Data for analysis
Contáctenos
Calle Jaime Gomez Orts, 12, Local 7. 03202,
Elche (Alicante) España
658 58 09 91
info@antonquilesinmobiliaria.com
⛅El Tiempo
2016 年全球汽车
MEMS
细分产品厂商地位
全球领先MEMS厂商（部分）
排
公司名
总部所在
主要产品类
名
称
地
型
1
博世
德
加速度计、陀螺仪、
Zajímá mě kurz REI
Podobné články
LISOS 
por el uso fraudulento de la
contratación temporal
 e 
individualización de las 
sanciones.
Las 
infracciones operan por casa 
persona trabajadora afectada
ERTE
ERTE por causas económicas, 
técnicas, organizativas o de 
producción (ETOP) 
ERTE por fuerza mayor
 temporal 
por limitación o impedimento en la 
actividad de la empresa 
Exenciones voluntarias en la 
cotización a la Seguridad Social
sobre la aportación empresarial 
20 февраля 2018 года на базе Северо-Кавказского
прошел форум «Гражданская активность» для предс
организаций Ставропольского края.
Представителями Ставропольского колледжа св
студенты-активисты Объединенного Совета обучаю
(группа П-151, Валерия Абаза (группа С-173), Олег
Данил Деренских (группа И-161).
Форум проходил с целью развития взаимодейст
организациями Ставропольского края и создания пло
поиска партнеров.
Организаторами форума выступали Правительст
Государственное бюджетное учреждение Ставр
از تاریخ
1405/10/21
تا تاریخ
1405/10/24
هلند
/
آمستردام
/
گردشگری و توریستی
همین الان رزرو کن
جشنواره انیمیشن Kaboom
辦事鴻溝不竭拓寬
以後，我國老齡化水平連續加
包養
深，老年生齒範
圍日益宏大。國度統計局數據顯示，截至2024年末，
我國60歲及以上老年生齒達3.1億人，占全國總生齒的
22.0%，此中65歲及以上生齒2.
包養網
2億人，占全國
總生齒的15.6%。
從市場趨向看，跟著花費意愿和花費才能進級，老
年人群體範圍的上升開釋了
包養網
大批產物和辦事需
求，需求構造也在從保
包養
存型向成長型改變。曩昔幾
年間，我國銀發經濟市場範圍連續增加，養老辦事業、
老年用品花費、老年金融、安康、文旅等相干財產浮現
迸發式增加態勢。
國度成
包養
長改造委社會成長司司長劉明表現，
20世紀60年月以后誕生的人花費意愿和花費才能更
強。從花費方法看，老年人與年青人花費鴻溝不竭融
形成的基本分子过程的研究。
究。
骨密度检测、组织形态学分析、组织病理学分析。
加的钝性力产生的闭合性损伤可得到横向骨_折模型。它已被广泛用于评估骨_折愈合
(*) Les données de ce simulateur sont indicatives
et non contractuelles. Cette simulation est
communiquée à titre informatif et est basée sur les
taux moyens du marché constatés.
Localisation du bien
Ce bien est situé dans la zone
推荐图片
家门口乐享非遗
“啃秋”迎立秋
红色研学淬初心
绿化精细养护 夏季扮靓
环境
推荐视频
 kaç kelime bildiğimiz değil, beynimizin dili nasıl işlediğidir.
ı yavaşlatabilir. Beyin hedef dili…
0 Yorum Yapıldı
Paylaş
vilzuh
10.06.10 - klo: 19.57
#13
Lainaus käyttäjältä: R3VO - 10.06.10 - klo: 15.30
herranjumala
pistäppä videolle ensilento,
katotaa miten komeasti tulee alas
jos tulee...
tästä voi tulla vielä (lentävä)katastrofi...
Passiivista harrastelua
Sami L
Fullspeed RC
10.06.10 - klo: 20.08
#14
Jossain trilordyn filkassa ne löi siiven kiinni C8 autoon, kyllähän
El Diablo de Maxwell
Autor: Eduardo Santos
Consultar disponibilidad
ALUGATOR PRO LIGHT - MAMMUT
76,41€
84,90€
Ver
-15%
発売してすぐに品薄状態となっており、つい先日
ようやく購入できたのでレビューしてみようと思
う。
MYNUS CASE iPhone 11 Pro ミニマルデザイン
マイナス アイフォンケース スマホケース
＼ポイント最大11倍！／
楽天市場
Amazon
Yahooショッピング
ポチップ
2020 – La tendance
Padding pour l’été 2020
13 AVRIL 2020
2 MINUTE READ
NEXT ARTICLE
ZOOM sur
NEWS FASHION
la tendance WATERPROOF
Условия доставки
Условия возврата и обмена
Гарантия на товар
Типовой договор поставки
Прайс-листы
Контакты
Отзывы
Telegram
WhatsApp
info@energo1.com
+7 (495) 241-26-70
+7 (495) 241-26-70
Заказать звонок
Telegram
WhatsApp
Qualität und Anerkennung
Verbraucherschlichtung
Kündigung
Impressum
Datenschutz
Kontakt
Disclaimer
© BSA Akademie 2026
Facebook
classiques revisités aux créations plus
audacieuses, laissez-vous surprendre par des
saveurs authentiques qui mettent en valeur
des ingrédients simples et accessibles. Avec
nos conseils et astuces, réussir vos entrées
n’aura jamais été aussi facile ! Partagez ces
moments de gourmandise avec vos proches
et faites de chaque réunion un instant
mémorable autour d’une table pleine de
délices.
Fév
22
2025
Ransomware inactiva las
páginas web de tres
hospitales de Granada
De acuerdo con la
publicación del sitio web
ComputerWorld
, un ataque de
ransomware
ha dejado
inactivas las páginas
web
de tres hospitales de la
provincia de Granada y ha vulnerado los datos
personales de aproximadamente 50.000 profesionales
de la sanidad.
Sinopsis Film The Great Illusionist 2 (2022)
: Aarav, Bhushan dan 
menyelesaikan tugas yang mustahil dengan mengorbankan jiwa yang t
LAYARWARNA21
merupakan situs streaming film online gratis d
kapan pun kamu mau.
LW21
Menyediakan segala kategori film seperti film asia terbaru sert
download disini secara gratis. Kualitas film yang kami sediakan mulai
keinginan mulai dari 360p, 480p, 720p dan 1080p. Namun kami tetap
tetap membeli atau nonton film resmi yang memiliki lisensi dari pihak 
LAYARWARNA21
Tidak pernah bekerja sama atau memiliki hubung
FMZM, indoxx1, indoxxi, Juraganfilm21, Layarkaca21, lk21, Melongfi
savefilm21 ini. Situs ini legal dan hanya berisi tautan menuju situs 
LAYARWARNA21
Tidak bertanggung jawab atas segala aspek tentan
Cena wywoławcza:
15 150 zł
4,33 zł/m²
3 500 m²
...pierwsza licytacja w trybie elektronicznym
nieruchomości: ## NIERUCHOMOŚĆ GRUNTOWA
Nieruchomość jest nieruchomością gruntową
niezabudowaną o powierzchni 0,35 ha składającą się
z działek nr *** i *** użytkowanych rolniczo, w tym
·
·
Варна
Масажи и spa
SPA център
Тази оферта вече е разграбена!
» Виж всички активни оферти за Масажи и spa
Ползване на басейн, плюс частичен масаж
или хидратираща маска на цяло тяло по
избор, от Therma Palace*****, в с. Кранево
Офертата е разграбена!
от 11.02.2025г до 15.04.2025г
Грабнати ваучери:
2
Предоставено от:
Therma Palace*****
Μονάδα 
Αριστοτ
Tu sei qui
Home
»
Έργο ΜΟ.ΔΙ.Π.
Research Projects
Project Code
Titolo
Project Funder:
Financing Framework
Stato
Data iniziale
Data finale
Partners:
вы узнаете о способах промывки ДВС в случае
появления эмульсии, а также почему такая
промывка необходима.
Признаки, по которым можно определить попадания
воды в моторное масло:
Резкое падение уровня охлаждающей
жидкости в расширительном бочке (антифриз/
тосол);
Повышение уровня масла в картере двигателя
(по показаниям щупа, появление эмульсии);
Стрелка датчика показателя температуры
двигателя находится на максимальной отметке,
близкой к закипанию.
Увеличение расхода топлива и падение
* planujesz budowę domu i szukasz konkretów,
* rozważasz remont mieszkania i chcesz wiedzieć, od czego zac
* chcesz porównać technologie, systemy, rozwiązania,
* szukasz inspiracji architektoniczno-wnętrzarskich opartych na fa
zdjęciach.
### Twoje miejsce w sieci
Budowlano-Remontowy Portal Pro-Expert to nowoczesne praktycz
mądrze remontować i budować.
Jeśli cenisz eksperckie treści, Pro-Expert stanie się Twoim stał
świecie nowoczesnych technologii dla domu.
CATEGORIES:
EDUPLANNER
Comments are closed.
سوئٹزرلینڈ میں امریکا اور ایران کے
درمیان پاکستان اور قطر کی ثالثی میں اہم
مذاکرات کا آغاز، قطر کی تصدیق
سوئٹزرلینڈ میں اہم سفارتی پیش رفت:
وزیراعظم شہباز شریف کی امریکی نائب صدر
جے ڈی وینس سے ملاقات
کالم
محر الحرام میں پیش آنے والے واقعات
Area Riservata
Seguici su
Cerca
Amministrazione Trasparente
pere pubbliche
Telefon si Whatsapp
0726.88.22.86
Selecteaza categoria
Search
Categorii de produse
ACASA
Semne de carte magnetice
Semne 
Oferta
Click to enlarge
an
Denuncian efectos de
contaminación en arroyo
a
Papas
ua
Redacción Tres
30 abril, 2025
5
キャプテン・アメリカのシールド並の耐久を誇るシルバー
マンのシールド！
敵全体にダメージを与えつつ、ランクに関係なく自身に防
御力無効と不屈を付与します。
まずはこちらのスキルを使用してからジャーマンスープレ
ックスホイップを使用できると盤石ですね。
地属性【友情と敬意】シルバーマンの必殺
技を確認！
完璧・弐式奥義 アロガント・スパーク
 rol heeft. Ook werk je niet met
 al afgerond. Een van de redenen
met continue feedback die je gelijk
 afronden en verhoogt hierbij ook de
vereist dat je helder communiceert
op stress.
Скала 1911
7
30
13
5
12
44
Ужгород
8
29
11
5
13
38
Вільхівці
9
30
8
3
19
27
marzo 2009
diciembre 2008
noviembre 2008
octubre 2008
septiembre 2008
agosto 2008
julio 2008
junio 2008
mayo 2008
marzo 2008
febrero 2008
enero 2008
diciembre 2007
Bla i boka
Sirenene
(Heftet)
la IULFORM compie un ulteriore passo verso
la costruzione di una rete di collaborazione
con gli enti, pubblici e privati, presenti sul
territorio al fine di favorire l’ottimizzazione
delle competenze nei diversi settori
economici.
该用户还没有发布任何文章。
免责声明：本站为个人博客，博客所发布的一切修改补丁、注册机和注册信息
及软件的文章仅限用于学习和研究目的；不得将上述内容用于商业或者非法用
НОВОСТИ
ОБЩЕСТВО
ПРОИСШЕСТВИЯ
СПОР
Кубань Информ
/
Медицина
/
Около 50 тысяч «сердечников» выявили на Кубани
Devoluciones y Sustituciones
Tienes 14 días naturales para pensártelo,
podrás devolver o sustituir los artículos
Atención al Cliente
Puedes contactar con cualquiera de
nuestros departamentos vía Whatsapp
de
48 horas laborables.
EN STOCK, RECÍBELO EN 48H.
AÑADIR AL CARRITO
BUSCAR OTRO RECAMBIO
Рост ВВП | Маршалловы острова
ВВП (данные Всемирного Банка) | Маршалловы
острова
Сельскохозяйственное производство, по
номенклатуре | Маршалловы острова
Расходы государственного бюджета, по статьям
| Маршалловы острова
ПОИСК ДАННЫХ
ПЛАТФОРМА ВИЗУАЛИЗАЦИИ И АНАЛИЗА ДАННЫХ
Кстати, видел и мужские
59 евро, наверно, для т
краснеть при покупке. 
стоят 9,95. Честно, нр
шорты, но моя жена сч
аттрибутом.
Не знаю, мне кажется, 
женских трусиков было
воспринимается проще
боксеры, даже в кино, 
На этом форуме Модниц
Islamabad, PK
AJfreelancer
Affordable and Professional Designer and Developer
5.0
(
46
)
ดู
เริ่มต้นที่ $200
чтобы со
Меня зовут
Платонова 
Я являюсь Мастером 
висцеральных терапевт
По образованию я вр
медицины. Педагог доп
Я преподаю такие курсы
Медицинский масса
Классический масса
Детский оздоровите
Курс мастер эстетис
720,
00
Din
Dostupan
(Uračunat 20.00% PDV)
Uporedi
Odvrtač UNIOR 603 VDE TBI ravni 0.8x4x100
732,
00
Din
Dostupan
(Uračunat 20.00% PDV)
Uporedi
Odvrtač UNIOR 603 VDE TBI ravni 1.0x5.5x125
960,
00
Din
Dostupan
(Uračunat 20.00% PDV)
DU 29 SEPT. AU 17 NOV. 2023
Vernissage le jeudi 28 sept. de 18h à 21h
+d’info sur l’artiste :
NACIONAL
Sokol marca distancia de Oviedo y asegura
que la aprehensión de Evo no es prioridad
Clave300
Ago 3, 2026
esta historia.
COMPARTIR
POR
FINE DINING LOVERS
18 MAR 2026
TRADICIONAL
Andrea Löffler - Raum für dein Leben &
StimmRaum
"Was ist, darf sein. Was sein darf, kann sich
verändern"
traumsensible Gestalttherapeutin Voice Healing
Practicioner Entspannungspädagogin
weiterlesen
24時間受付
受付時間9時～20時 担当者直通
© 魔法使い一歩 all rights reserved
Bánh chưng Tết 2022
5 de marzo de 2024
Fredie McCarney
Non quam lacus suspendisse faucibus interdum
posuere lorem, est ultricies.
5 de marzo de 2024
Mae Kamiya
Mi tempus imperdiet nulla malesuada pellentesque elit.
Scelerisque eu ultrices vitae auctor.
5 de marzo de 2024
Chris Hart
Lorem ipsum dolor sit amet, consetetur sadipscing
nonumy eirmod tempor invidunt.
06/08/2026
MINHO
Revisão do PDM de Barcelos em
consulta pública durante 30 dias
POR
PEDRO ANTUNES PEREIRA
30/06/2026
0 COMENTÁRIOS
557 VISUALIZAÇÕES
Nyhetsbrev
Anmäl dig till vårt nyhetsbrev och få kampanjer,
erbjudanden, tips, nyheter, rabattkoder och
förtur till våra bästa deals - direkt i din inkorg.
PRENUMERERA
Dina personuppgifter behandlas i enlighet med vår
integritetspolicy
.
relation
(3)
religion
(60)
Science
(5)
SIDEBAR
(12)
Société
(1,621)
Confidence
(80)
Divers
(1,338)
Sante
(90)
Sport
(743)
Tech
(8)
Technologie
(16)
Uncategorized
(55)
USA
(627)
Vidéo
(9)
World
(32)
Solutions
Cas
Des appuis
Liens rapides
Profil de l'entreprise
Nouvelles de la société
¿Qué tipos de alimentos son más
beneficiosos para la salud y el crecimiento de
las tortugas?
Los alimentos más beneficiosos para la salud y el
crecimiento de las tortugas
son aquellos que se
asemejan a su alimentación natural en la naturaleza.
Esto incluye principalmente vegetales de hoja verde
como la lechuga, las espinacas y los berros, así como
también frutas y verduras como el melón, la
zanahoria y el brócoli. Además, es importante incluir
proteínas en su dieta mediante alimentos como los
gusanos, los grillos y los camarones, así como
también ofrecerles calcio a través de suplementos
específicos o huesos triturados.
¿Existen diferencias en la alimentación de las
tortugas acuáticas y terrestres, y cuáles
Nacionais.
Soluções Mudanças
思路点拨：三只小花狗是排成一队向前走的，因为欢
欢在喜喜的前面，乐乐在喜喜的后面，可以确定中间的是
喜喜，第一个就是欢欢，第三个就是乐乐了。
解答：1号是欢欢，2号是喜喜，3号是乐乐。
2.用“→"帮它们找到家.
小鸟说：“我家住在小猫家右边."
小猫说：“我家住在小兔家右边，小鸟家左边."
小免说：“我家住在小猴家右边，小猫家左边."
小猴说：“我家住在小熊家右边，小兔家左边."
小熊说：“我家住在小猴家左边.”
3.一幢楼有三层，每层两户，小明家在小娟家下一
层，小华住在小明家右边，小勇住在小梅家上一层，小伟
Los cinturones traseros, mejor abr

Action item
What lines in the data above carry "till"? Return them all.

Answer section
Anmäl dig till vårt nyhetsbrev och få kampanjer,
förtur till våra bästa deals - direkt i din inkorg.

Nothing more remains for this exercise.